En su conjunto, la integración del consejo general del nuevo órgano electoral nacional —cuyas obligaciones y tareas específicas están todavía dentro de la cocina— no sólo me parece plausible sino esperanzadora. Al mismo tiempo, sin embargo, tengo para mí que los escarceos de último minuto en la conformación de ese grupo y la insistente marca partidaria con el que la Cámara de Diputados quiso sellar a cada uno de ellos, dejó un saldo tan inútil como imprudente. Es un fardo que han dejado caer sobre los hombros del nuevo consejo del INE y que, en el mejor de los casos, les tomará mucho tiempo y un gran esfuerzo quitarse de encima.

No hacía falta manchar con las siglas de los partidos una integración que se había procesado con éxito y que habría sido satisfactoria de todos modos. Por ganar unos cuantos metros en las negociaciones finales, los dirigentes de los partidos le han dejado al nuevo INE la doble tarea de afrontar sus responsabilidades inéditas con una duda fundada sobre la imparcialidad de sus integrantes y, al mismo tiempo, de lavar con su desempeño individual las huellas de sus simpatías partidarias. Los partidos estuvieron a una brazada de alcanzar el consenso y de respaldar con generosidad a todos y cada uno de los consejeros, pero prefirieron ahogarse en la obstinación de guardar equilibrios mediante fidelidades que, a la postre, tendrán que ser traicionadas —la “obligada ingratitud” le llamó Jacqueline Peschard en estas mismas páginas—, para que el INE honre la democracia y se salve a sí mismo.

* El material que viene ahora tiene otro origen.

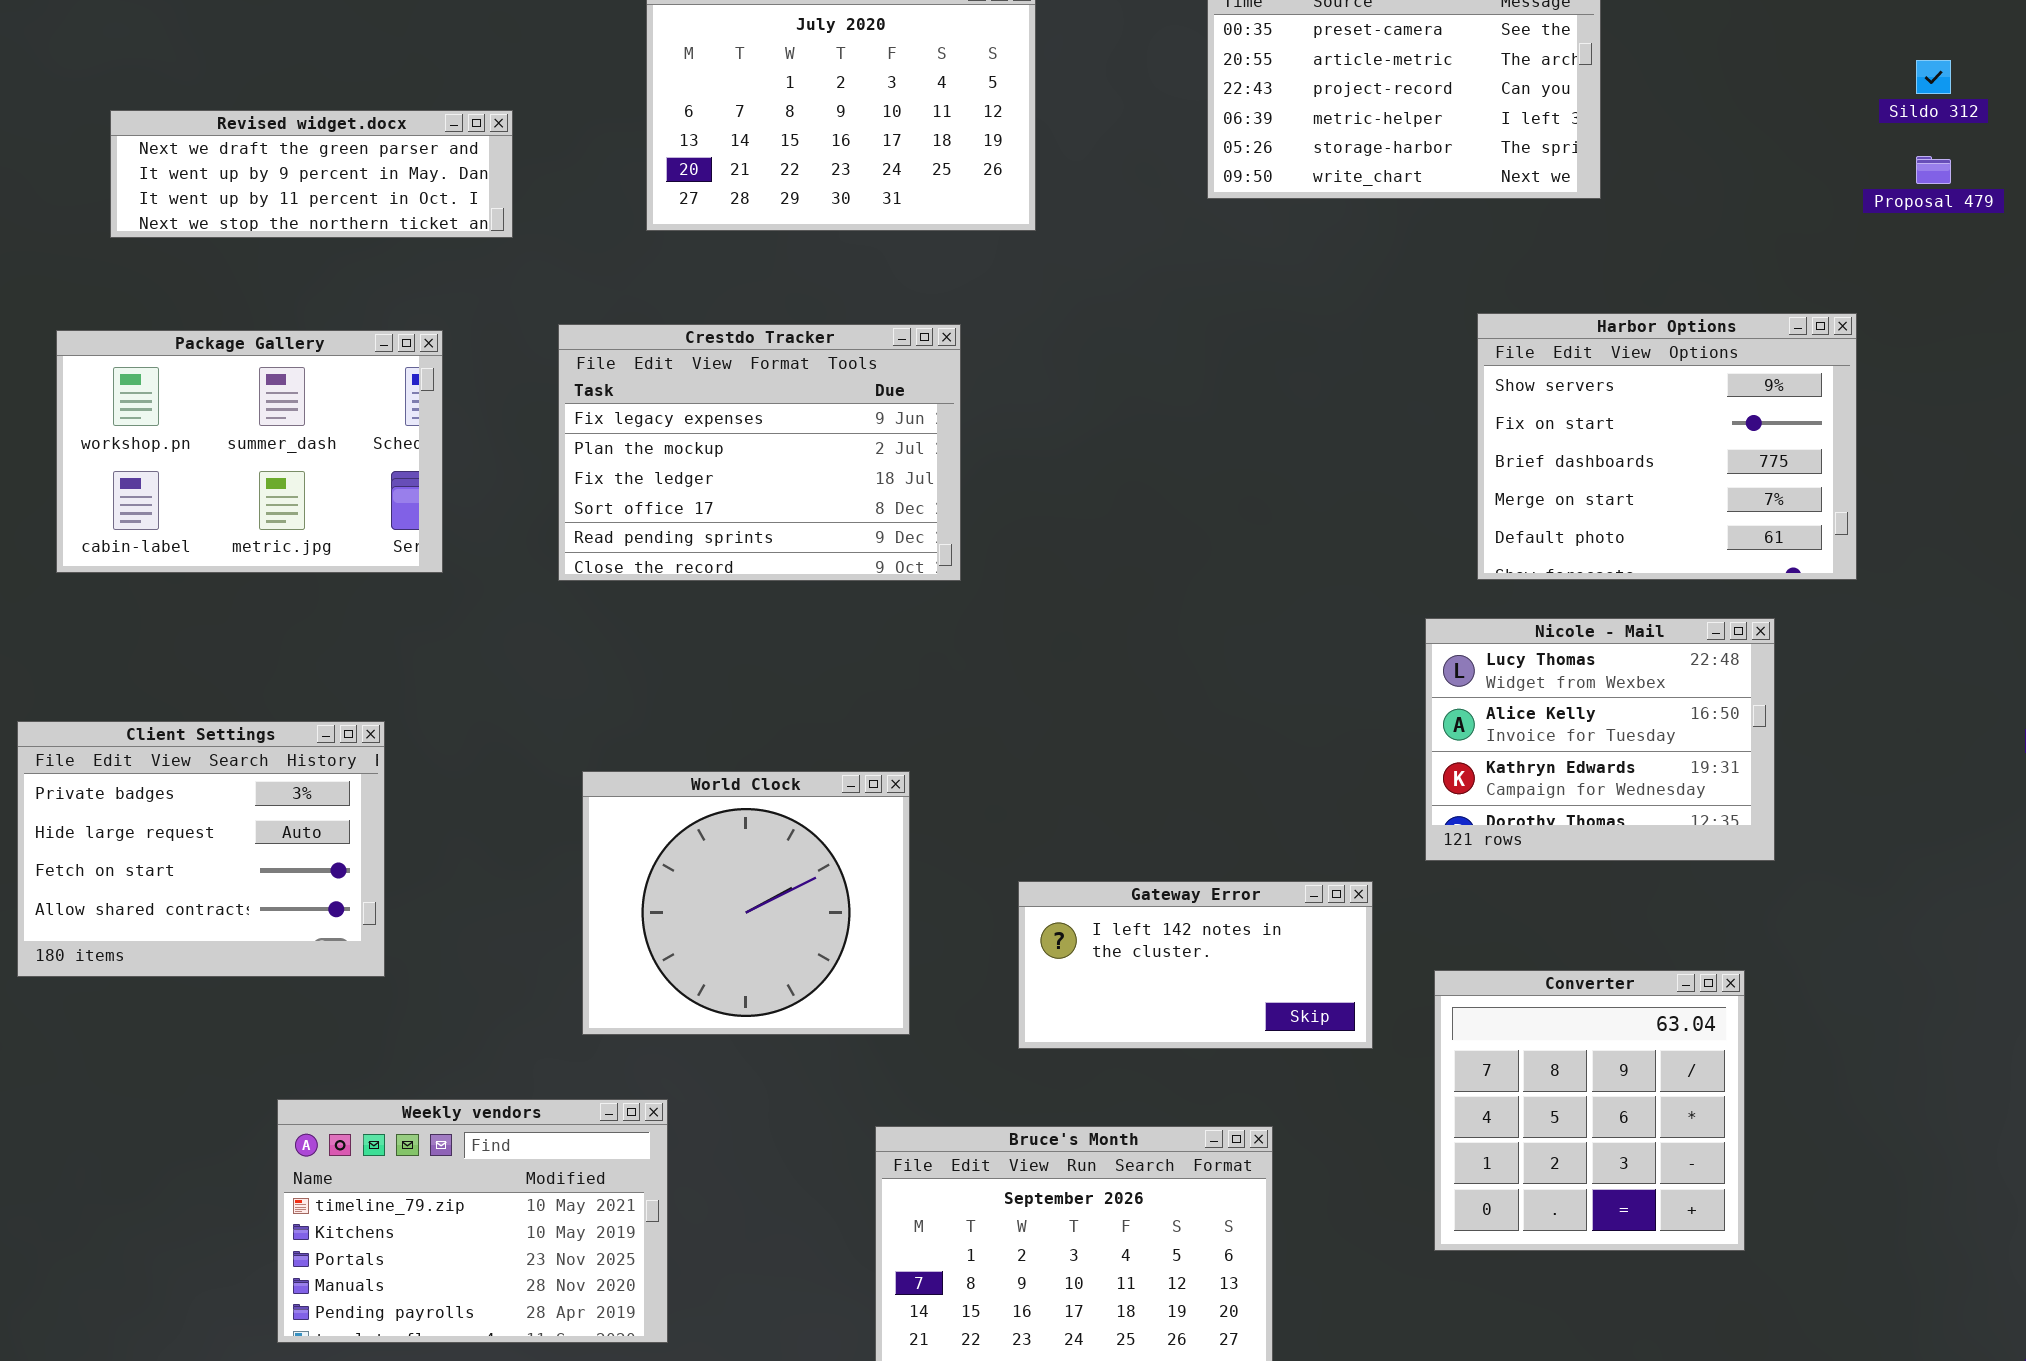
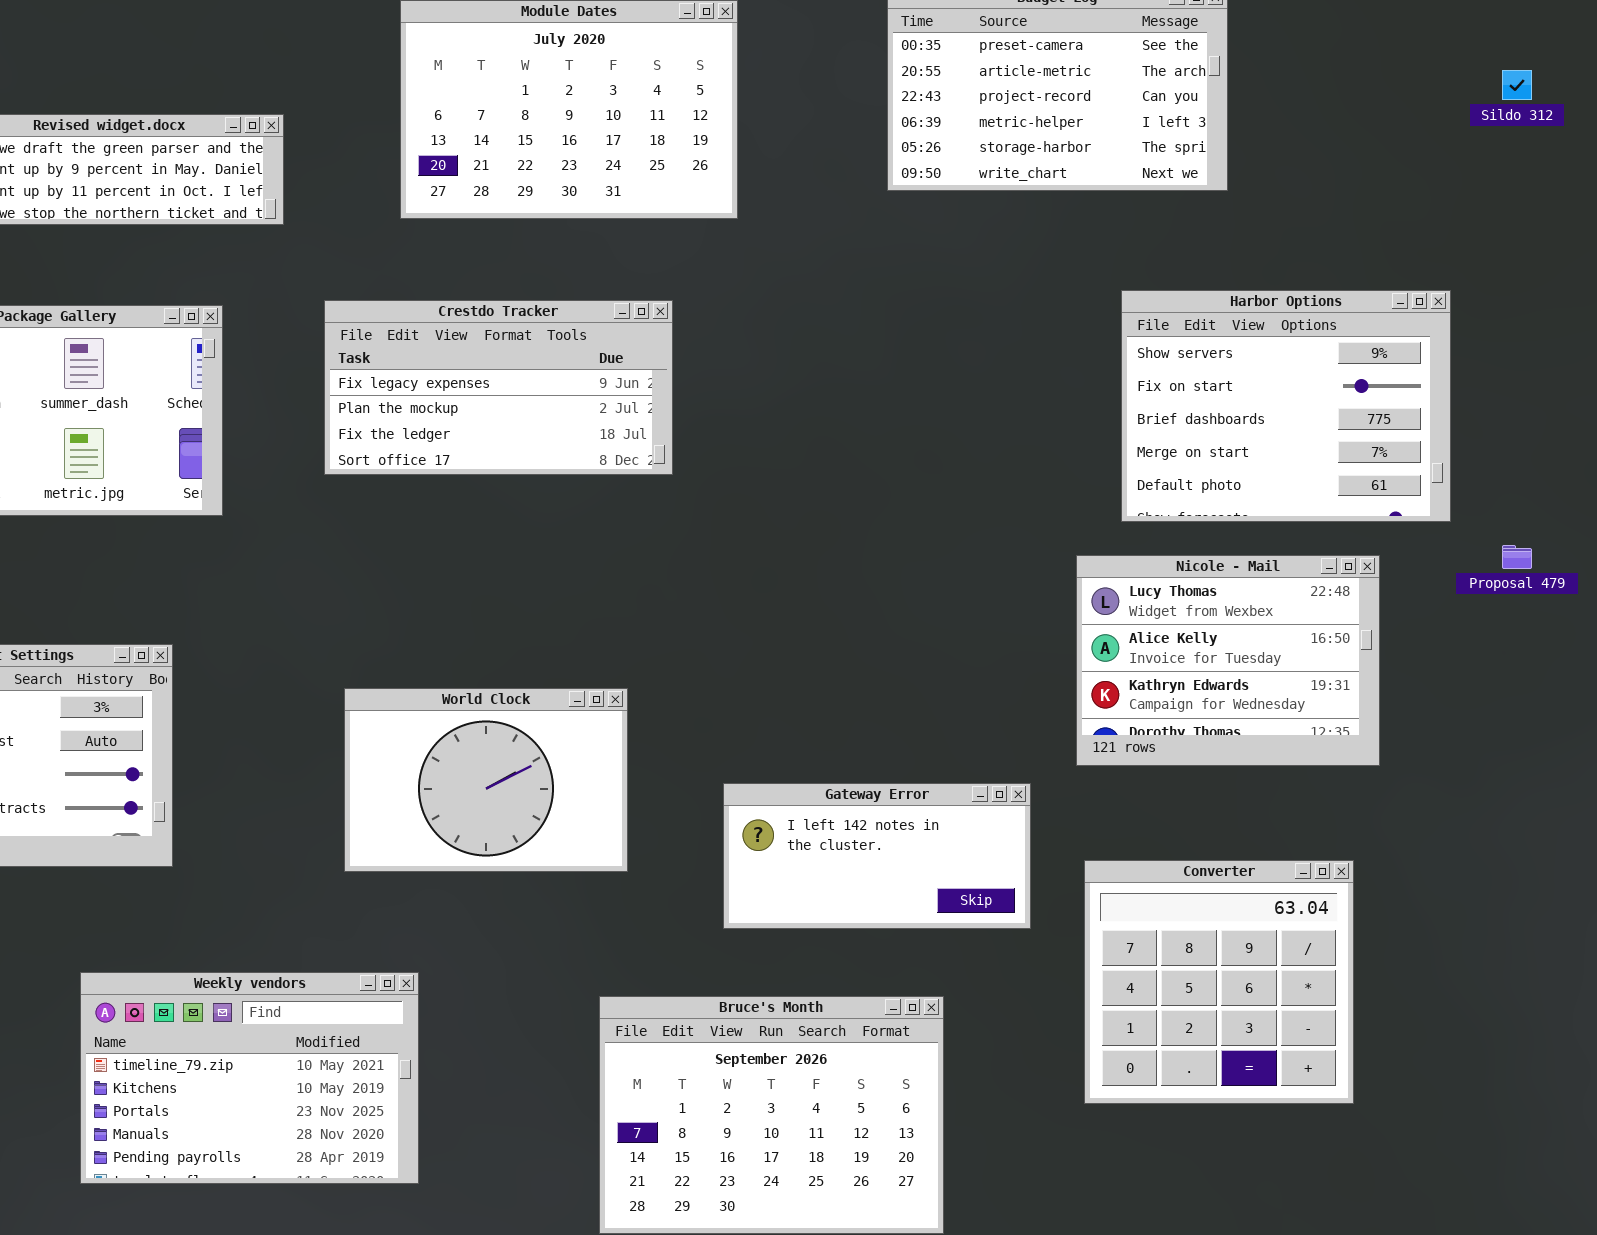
Proposal 479: [1916,156,1951,184] -> [1502,545,1532,569], moved
Crestdo Tracker: [558,324,961,581] -> [324,300,673,475], resized
World Clock: [582,771,910,1035] -> [344,688,628,872], resized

No hacía falta, porque en el grupo hay una generación muy valiosa de individuos formada en los asuntos electorales y/o en la defensa activa de los derechos humanos, que finalmente llega a los sitios de mayor responsabilidad en esa materia. No son los mismos de siempre; quiero decir: los de la vieja clase política, aunque varios ya se hayan sentado en la famosa herradura de la democracia. Es el caso, por ejemplo, del Consejero Presidente Lorenzo Córdova, formado en la escuela de José Woldenberg, pero dueño también de una trayectoria propia que le otorgó todos los méritos para ocupar ese cargo. No era necesario tampoco “resellar” a los consejeros que venían de la última etapa del IFE y que, especialmente después de la reforma política, tuvieron un desempeño individual y colectivo que se ganó el respeto sincero de propios y extraños. En ese grupo estaba María Marván, cuya salida no puede explicarse en términos democráticos y que no sólo deja una sombra en la mesa donde ya no estará, sino que hiere también a quien ocupará su lugar.

No son jóvenes ni mucho menos nuevos en las tareas que habrán de enfrentar. Todos cargan consigo una amplia experiencia en los temas electorales y la mayoría conoció al IFE por dentro —en algunos casos desde su origen, como Marco Baños— y saben muy bien el tipo de desafíos con los que tendrán que lidiar. Conocen bien los pasillos de los consejos locales, los rincones de las oficinas que ahora ocupan, las presiones que ejercen los representantes de los partidos y los precedentes jurídicos establecidos por el Poder Judicial. En ellos no cabe un rasgo de ingenuidad.

Ninguno ignora, en consecuencia, que el peor error que podrían cometer, tanto individual como colectivamente, sería seguir el juego de los partidos que los encaminaron hacia las sillas que ocupan. Creado para oponerse a los sesgos políticos que se han producido por la captura de los institutos electorales locales, no habría mayor despropósito que auspiciar esa misma conducta desde la dirección colegiada del INE. Tras las designaciones, en efecto, las y los nuevos consejeros electorales están obligados a negar a sus promotores. A negarlos en público y en privado, para restaurar la dignidad democrática de los procesos electorales en todo el país.